In 2003, the city set up a citizen’s forum to facilitate greater dialogue on waste issues. The purpose of the forum was both to review progress and to expand the system to include other workers’ cooperatives.[7]

In 2011, the state government introduced a ‘recycling bonus’, a financial incentive for the waste pickers. Payments are made on the basis of the quality and value of the recyclable raw materials. The payment provides an additional source of income for these workers but also provides an incentive to the cooperatives to innovate to improve the quality of recyclates and to improve business management practices.[8]

Barriers and critical success factors

The city’s successful approach was preceded by a long period of dispute and acrimony with waste pickers.

Intensive communication and sustained political support for the new integrated system were therefore essential to overcome the legacy of mistrust between different actors in the city’s waste system.
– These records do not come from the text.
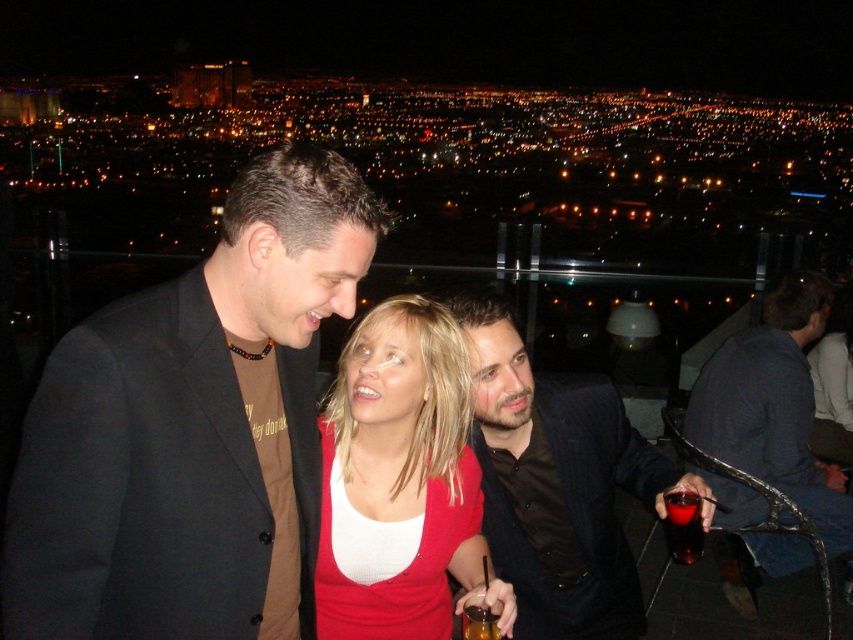
Does matte black jacket at center appear under translucent amber liquid at lower center?

No, matte black jacket at center is not below translucent amber liquid at lower center.

Between matte black jacket at center and translucent amber liquid at lower center, which one is positioned higher?

matte black jacket at center is above.

Find the location of a particular element. The image size is (853, 640). matte black jacket at center is located at coordinates (193, 428).

Where is `matte black jacket at center`? matte black jacket at center is located at coordinates 193,428.

Which of these two, shiny black suit at center or translucent plastic cup at lower right, stands taller?

With more height is shiny black suit at center.

Between point (598, 568) and point (698, 529), which one is positioned in front?

Point (698, 529)

At what (x,y) coordinates should I click in order to perform the action: click on shiny black suit at center. Please return your answer as a coordinate pair (x, y). Looking at the image, I should click on (556, 483).

Between point (54, 554) and point (527, 444), which one is positioned behind?

Point (527, 444)

Does matte black jacket at center have a smaller size compared to shiny black suit at center?

No, matte black jacket at center is not smaller than shiny black suit at center.

Between point (329, 218) and point (631, 636), which one is positioned in front?

Positioned in front is point (329, 218).

This screenshot has width=853, height=640. I want to click on matte black jacket at center, so click(193, 428).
Belo Horizonte used creative communication approaches including carnival parades, theatre, dance and music to change public attitudes to the waste pickers and their positive contributions to the city’s environmental quality.
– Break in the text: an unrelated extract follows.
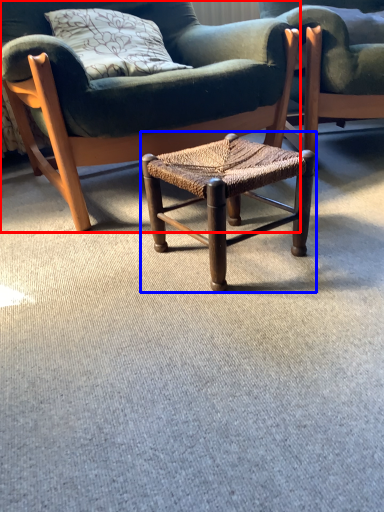
Question: Which of the following is the farthest to the observer, chair (highlighted by a red box) or stool (highlighted by a blue box)?

Choices:
 (A) chair
 (B) stool

Answer: (A)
The legal framework limited the city’s ability to reform the waste system. These issues were addressed over time, including through a change at city level to assign the rights to cooperatives to collect and sell recyclable raw materials. At the federal level, in 2001 waste collecting was classified as a professional occupation.[9]

Results and lessons learned

The achievements and positive change in Belo Horizonte’s waste management have proved to be a model for other Brazilian cities. Key outcomes included the following:

  • By 2012, the city’s formal waste management system was serving 95 per cent of the urban population and at least 70 per cent of favelas, with 93 per cent of residual waste being disposed of in sanitary landfills.[10]
  • Some 3,000 waste workers are supported by the system and together with the municipal waste management system they had collectively recycled up to 20,000 tonnes by 2012.
  • Working conditions for waste collectors improved significantly with the introduction of a monthly minimum wage of €270.461 The cooperatives provide the workers with a degree of security.[11]
  • Skills development and training were delivered through a Municipal Waste and Citizenship Forum, which was supported by municipal funding and additional support of €125,000 from Caixa Bank.[12]
  • Recycling outcomes were relatively low, with recycling rates remaining below 10 per cent as of 2008.[13]
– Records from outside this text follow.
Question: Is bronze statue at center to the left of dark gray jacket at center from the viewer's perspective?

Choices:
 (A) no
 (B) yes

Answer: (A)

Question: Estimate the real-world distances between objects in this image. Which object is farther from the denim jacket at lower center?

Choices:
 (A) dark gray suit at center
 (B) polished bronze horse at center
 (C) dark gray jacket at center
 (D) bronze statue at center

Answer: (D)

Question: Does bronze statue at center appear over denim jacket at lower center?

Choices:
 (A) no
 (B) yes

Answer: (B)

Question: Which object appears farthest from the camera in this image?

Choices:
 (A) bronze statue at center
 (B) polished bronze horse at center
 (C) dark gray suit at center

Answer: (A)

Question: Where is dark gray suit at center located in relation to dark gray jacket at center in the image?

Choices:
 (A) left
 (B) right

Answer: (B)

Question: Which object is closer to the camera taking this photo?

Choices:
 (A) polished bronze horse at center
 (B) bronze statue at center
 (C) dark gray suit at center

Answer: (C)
[1][5][9][11] Centre for Public Impact (2016), “Integrated solid waste management in Belo Horizonte, Brazil”.

[2][4] A. Magni and W. Günther (2014), “Cooperatives of waste pickers as an alternative to social exclusion and its relationship with the homeless population”, in Saúde e Sociedade, vol. 23 no.1, São Paulo, Jan-Mar 2014.

[3][12] LSE Cities, ICLEI and GGGI (2013), Going Green: How cities are leading the next economy.

[4][6][8] C. Sabatino (2017), “Solid Waste Management Systems through Social Inclusion: The case of Belo Horizonte, Brazil”.

[7] S. M. Dias (2016), “Waste pickers and cities. Environment & Urbanisation”, from Environment and Urbanization Vol.28, No. 2 October 2016.

[10] F. Colombijn and M. Morbidini (2017), “Pros and cons of the formation of waste-pickers’ cooperatives: a comparison between Brazil and Indonesia”, from Decision 44, 91–101.